_Objectives_
A - Please translate this sentence from the eyesight thread into Spanish: "Birds can also see light in the UV spectrum which is invisible to us."
B - From the eyesight thread, copy out the passage that begins with the words "That would be" and ends with "worse than rats.", without changing anything.

_Extract_
■ ■ ■ ■

# Human Eyesight v. Various Other Animals



## VidThreeNorth (Jun 7, 2018)

This is not really a "photographic" article.  At most it puts our human eyesight into perspective.  But I think many of us are interested in what it has to say:

*"Details that look sharp to people may be blurry to their pets"*


----------



## Gary A. (Jun 7, 2018)

A good read.  Thank you for the link.


----------



## zombiesniper (Jun 7, 2018)

That would be why my dog's not very impressed when I nail focus!


----------



## VidThreeNorth (Jun 7, 2018)

One thing this sort of explains is when cats stalk small birds and mice, they can get really close before they pounce.  I wondered about that.  I guess the mice in particular actually don't "see" the cat if it is moving slowly.  Their eyes are probably worse than rats.


----------



## RowdyRay (Jun 7, 2018)

Interesting. Explains a few things. Except why I can't find my car keys when they are right under my nose on the coffee table.


----------



## ac12 (Jun 11, 2018)

Birds can also see light in the UV spectrum which is invisible to us.


----------



## razashaikh (Jun 11, 2018)

Interesting! Thanks for sharing!


----------



## rosh4u (Jun 11, 2018)

Thanks for such a wonderful share!


----------



## Jeff15 (Jun 19, 2018)

Nice one, thanks for sharing...


----------

■ ■ ■ ■

[Collected data]
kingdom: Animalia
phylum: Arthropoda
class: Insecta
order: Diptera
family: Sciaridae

■ ■ ■ ■

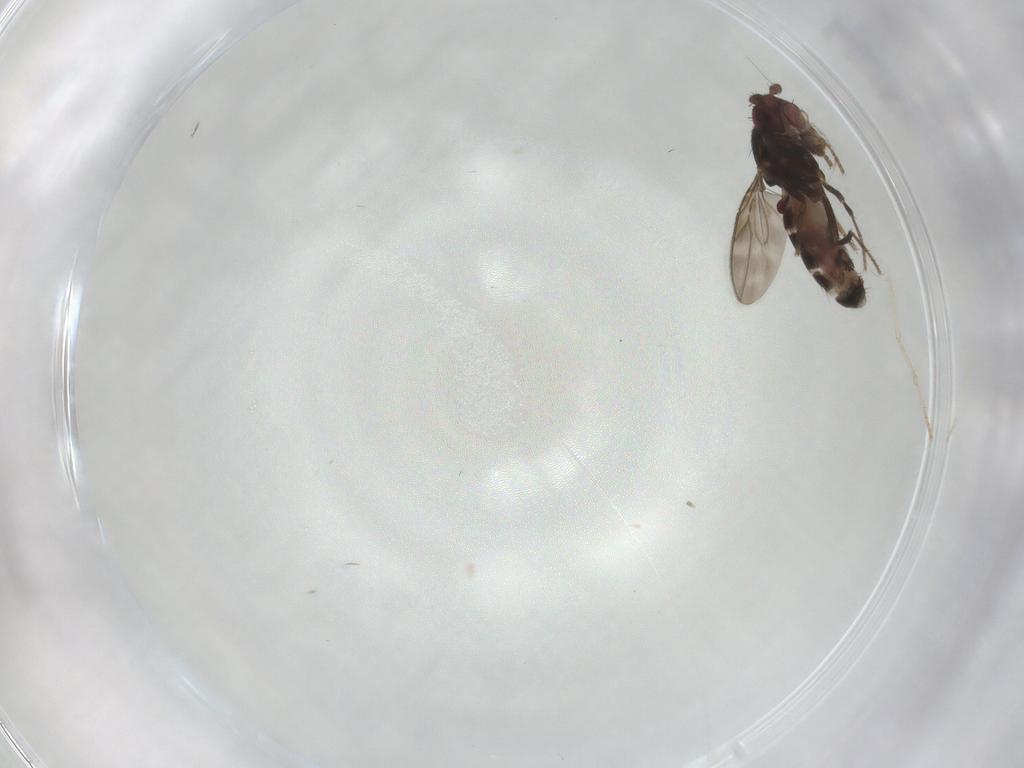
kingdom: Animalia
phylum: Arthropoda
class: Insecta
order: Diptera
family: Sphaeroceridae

■ ■ ■ ■

_Responses for each task_
A - Las aves también pueden ver luz en el espectro UV, que es invisible para nosotros.

B -
That would be why my dog's not very impressed when I nail focus!


----------



## VidThreeNorth (Jun 7, 2018)

One thing this sort of explains is when cats stalk small birds and mice, they can get really close before they pounce.  I wondered about that.  I guess the mice in particular actually don't "see" the cat if it is moving slowly.  Their eyes are probably worse than rats.